:: Text section ::
Oh, man, I’ve dropped the ball on keeping you up to date on the doings in Judge Parker, haven’t I? Well, it seems that April busted out of prison with her dad’s help, then came to Randy’s to sweep him and Charlotte off into a life on the run with her, but he didn’t want to go, so she fled without them, after vaguely promising to be reunited with Charlotte, some day. Now we learn that as a result Randy has become a shut-in, refusing to leave his child or his home lest April come spirit her away. Far be it for me to force an emotionally devastated dad to go back to work before he’s ready, but does Randy know that the courthouse is probably the most heavily guarded structure in all of Parkerburg? He could go back to dispensing justice (presumably he’s the town’s only jurist, so suspects have been languishing in jail without trial for months while he works all this out) and Charlotte could coo adorably in the arms of the bailiff. Everybody wins!

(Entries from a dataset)
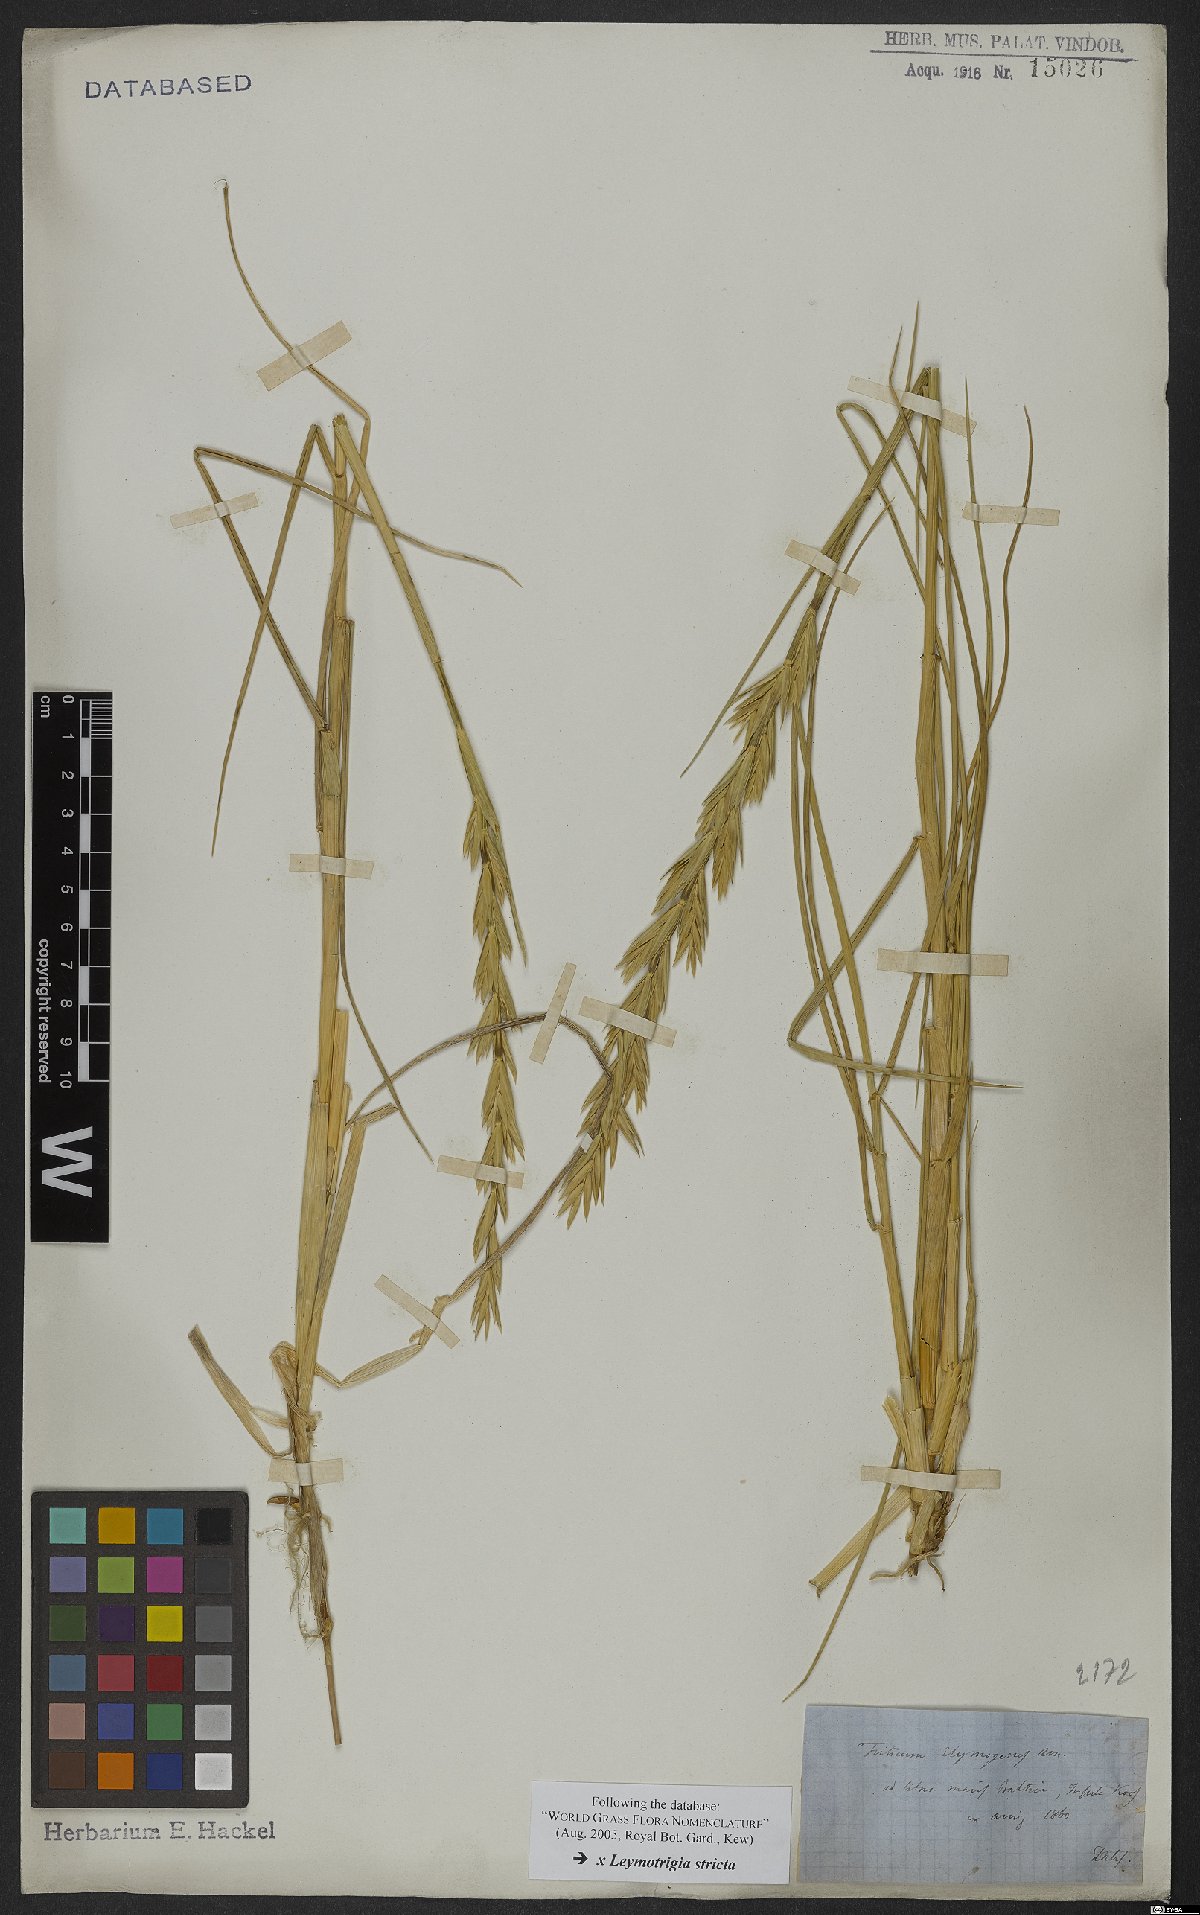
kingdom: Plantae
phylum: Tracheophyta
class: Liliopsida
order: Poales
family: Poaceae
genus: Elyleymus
==
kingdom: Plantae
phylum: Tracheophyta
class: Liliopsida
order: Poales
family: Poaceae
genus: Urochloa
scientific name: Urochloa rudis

:: Task requirements ::
A – In the comic strip commentary, who helped April break out of prison?
B – Which characters in the comic strip commentary are called by a first name?
The lines in both blocks are separate material with no connection to the comic strip commentary.

:: Answers given ::
A – Her dad.

B – April, Randy, Charlotte